Demir, Dışişleri ve Sağlık Bakanlarına çağrıda bulunarak; Gazze’de 60 binin üzerinde yaralı insan olduğunu, bunların 27 binden fazlasının ya uzuv kaybı yaşadığını ya da ölüm riski taşıdığını, Türkiye’nin inisiyatif almak suretiyle bu yaralıların ülkemize getirilmesi ve tedavilerinin burada yapılmasının insani, İslami ve vicdani bir sorumluluk olduğunu belirtti.
Şu mağdur ve mazlumlar için her ne gerekiyorsa yapmaktan çekinmemek insani ve dahi İslami bir sorumluluktur. Müslüman olan, insan olan bunu yapmaktan geri durmayacaktır.
HÜDA PAR Farkı!
HÜDA PAR farkı olacak diyorum, çünkü yine sanki bu seçimlere sadece HÜDA PAR girecekmiş gibi bir hareketlilik var.
HÜDA PAR’ın aday açıklamaları titizlikle takip ediliyor ve HÜDA PAR’ın açıkladığı adaylar da karanlık odakları çok ilgilendiriyor gibi duruyor.

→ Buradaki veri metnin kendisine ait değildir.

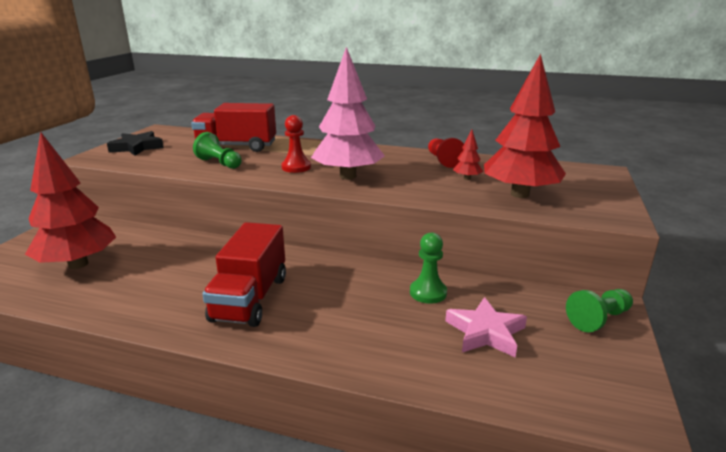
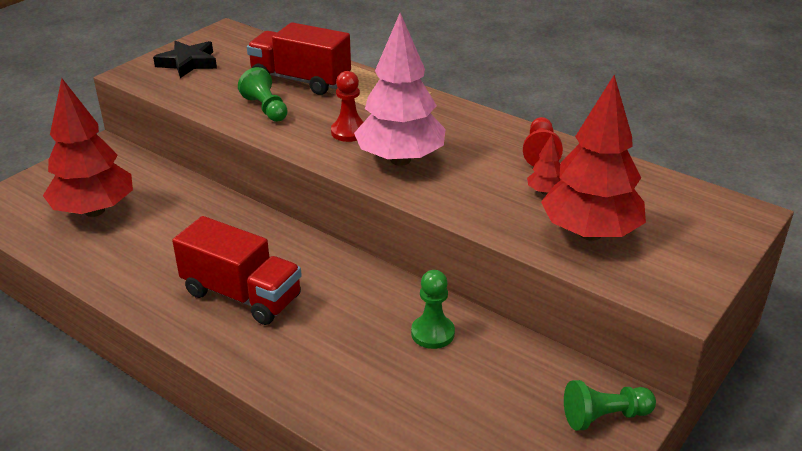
camera: 20 degrees right, 10 degrees up
red truck [202,222,286,327] -> red truck turned 90 degrees counterclockwise [172,216,302,325]
pink star [445,297,527,357] -> none

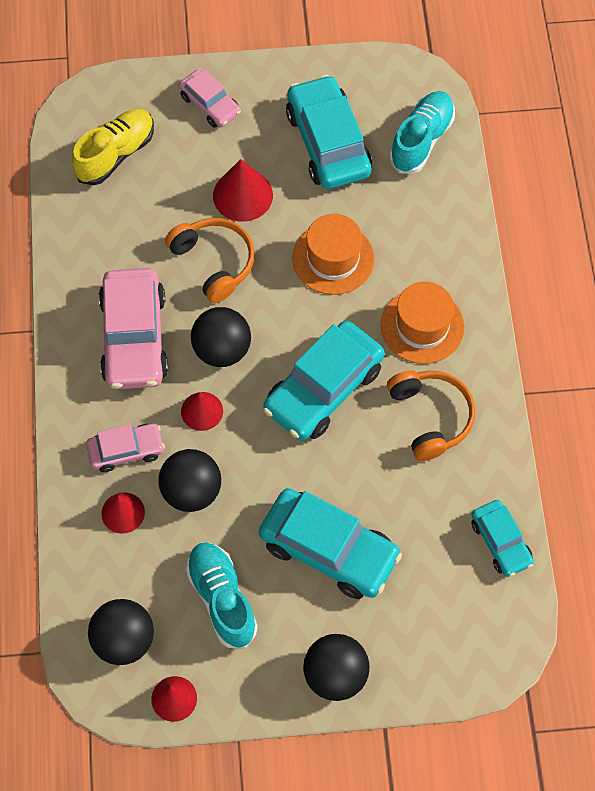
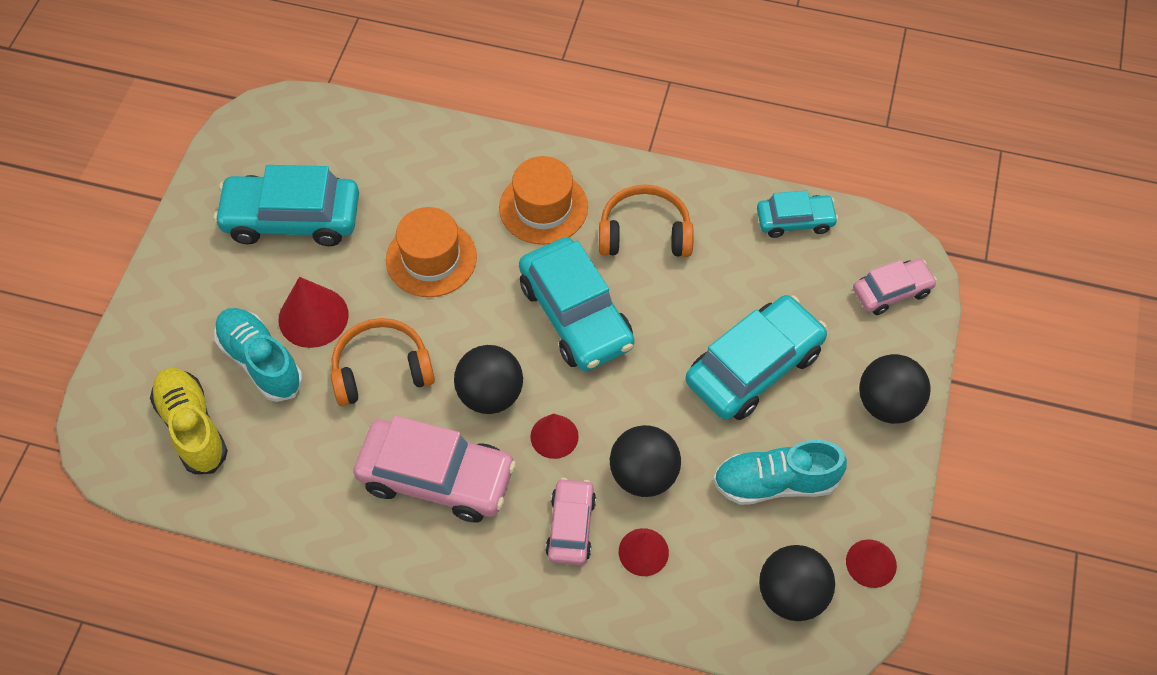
camera: 70 degrees left, 5 degrees down
pink car [179,69,241,128] -> pink car moved to [853,258,937,315]
turquoise shoe [389,91,455,174] -> turquoise shoe moved to [214,308,303,402]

Yerel seçimler arifesinde yine HÜDA PAR’a bilinçli bir saldırı var. İftira atanlar, kendi yaptıkları haberlerde bile utanmadan, yüzleri kızarmadan tam tersini yazmaktan geri durmazlar. Yani haberin içerisinde bile kendilerini yalanlayacak ayrıntılar da eklerler. ‘Yargılandı ama beraat etti’ dedikleri halde saldırdıkça saldırıyorlar.
Demek ki sizin o meşum zihniyetinizin tazyikiyle yargılananların beraat etmesi size göre masumiyetin göstergesi olmuyor!
Bunlardan sadece bir örneği verelim: HÜDA PAR’ın Tekirdağ Büyükşehir Belediye Başkan Adayı Saygıdeğer Cemal Çınar Hocayı suçlu ilan ettikleri haberde, davalardan beraat ettiğini de utanmadan yazmışlar. Ama buna rağmen bütün televizyonları; HÜDA PAR’ın belirlediği aday bakın kim çıktı?! deyip duruyordu.
Şahsen yakından da tanıdığım Kıymetli Cemal Hocamı mahkeme suçlu bulamamış, ama gazeteci geçinen kimi zevatlar, kendilerini mahkemenin yerine koyup hem yargılıyor hem suçlu ilan ediyor hem de cezayı basıyor. Bütün bu olup bitenler, tamamen kirli bir operasyonun göstergesi olsa gerek.
Şu bir gerçek ki; HÜDA PAR’ın Tekirdağ Büyükşehir Belediye Başkan Adayı Cemal Hocam, yıllarca imam hatiplik de yapmış dini bütün bir Müslüman’dır.
28 Şubat süreci muvacehesinde defalarca mağdur olmuş, bu doğru; ama netice itibariyle de yargılandığı davalardan beraat etmiştir.
Hatta şunu ifade edeyim ki; Cemal Hocamız bazı davalardan tazminat bile almıştır. Cemal Hocamın en son maruz kaldığı operasyon da FETÖ’cülerin yaptığı operasyondu ve savcılıktan serbest bırakılmıştır. Yalancıların mumu işte böyle hemen sönebiliyor.
HÜDA PAR bu halkın huzur ve refahı için elinden geleni yaptıkça, halkın düşmanlarından iftira ve yalanlar görmeye devam edecektir; bu da HÜDA PAR’ın farkı olsa gerek.